The report describes the commercial curtailment in France as a “rational market outcome” considering the country’s high solar penetration, inflexible nuclear baseload, slow demand growth and limited flexibility. The report goes on to warn that commercial curtailment is likely to remain a structural feature of the French energy market without faster electrification, more flexible demand and greater deployment of storage.
The Netherlands has curtailed 708.6 GWh of renewable energy sources by 2025. The Dutch curtailment is a market response to persistent oversupply, the report says, due to a current imbalance between the pace of renewable capacity growth and the evolution of demand flexibility options. “Although the electrification of heating, transport and industry is progressing, it is not yet sufficient to accommodate the rapid growth of solar production during peak hours,” Montel’s analysis adds.
In the other seven countries covered in Montel’s report, Finland curtailed 296.9 GWh of renewable energy last year, compared to 172.7 GWh in Switzerland, 92.6 GWh in Britain, 71.1 GWh in Poland, 58.2 GWh in Belgium, 53.8 GWh in Hungary and 34.9 GWh in Austria.
Looking ahead, Montel says that while it is difficult to say whether there will be more price cuts and negative prices in 2026, a trend towards more market-based subsidy regimes, such as Contracts for Difference (CfD) structures, is expected. CfD-like support schemes are increasingly fitting the European energy system, according to Montel’s analysis.

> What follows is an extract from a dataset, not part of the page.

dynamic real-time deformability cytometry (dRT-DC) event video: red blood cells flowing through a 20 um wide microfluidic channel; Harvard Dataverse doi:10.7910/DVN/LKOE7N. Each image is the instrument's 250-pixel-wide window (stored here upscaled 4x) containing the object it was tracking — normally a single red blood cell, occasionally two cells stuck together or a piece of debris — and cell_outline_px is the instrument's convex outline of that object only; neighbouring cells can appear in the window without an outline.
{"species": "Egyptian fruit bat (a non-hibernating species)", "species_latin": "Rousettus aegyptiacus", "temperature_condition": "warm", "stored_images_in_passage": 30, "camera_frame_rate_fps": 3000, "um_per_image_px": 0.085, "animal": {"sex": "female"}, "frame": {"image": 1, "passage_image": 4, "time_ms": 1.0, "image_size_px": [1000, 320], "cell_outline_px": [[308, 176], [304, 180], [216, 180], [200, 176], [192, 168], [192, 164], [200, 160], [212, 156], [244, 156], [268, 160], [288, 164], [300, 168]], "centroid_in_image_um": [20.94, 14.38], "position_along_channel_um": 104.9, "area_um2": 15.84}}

He explains that two-way CfDs can suspend support during negative price hours, reducing disruptions, limiting overproduction and integrating clean capacities into the market without fragmentation.
The report also explains that as Germany is the most mature market in dealing with negative prices and commercial curtailments, its bidding behavior in the day-ahead market could be an indication of where other markets might move, before adding that it is “not inconceivable that Germany will be the benchmark for balancing risks.”
“We see that the German market is the most liquid intraday market on the continent, with many optimizers and direct marketers engaged in trading renewable assets,” Montel analysts wrote. “This is another indication that other markets will tend towards German behavior rather than the other way around.”